■ TASK INSTRUCTIONS ■
Would you restate the full listing word for word and omit its pictures?
╭─ PROVIDED DATA
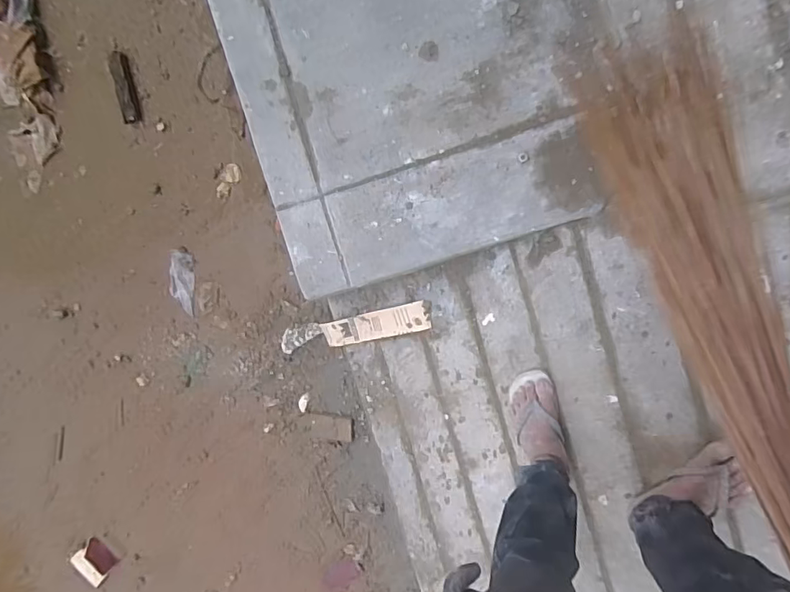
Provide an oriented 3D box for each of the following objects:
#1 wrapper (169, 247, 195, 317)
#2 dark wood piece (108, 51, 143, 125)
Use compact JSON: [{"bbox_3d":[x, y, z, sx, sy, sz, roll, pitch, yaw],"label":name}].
[{"bbox_3d":[-0.596,-0.041,1.371,0.075,0.018,0.179,1,97,14],"label":"wrapper"},{"bbox_3d":[-0.725,-0.562,1.316,0.057,0.017,0.188,-13,94,15],"label":"dark wood piece"}]

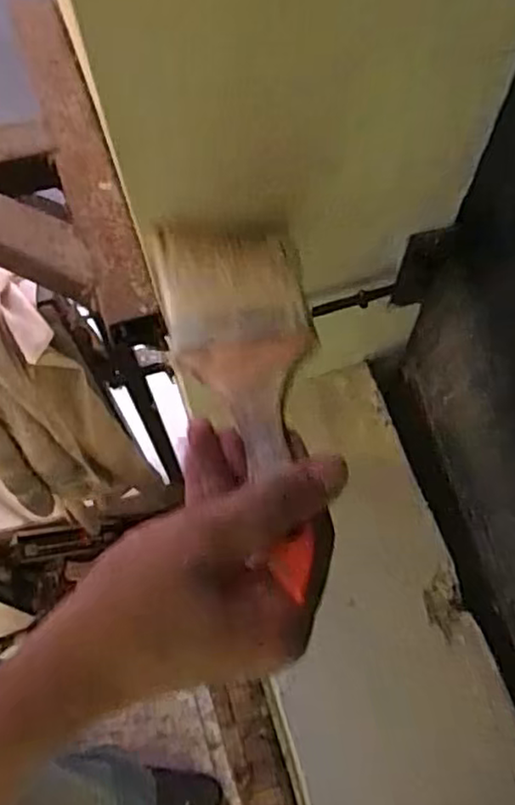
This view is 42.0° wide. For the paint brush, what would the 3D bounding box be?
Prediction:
[{"bbox_3d":[0.000,-0.011,0.318,0.070,0.018,0.197,-12,58,-3],"label":"paint brush"}]

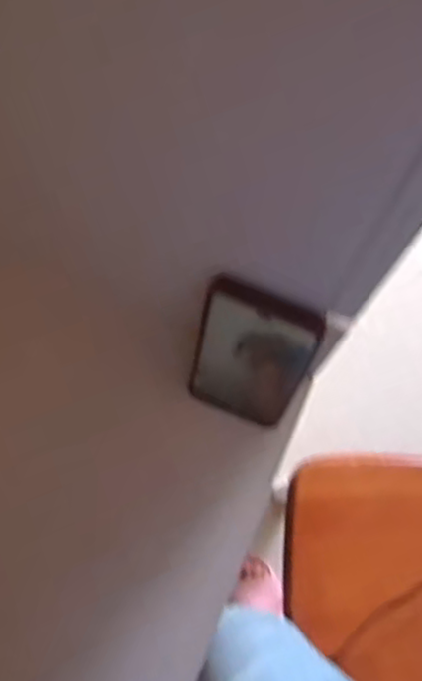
╰─
■ SOLUTION ■
Provide an oriented 3D box for each of the following objects:
#1 wrapper (169, 247, 195, 317)
#2 dark wood piece (108, 51, 143, 125)
Use compact JSON: [{"bbox_3d":[x, y, z, sx, sy, sz, roll, pitch, yaw],"label":name}].
[{"bbox_3d":[-0.596,-0.041,1.371,0.075,0.018,0.179,1,97,14],"label":"wrapper"},{"bbox_3d":[-0.725,-0.562,1.316,0.057,0.017,0.188,-13,94,15],"label":"dark wood piece"}]

This view is 42.0° wide. For the paint brush, what would the 3D bounding box be?
Prediction:
[{"bbox_3d":[0.000,-0.011,0.318,0.070,0.018,0.197,-12,58,-3],"label":"paint brush"}]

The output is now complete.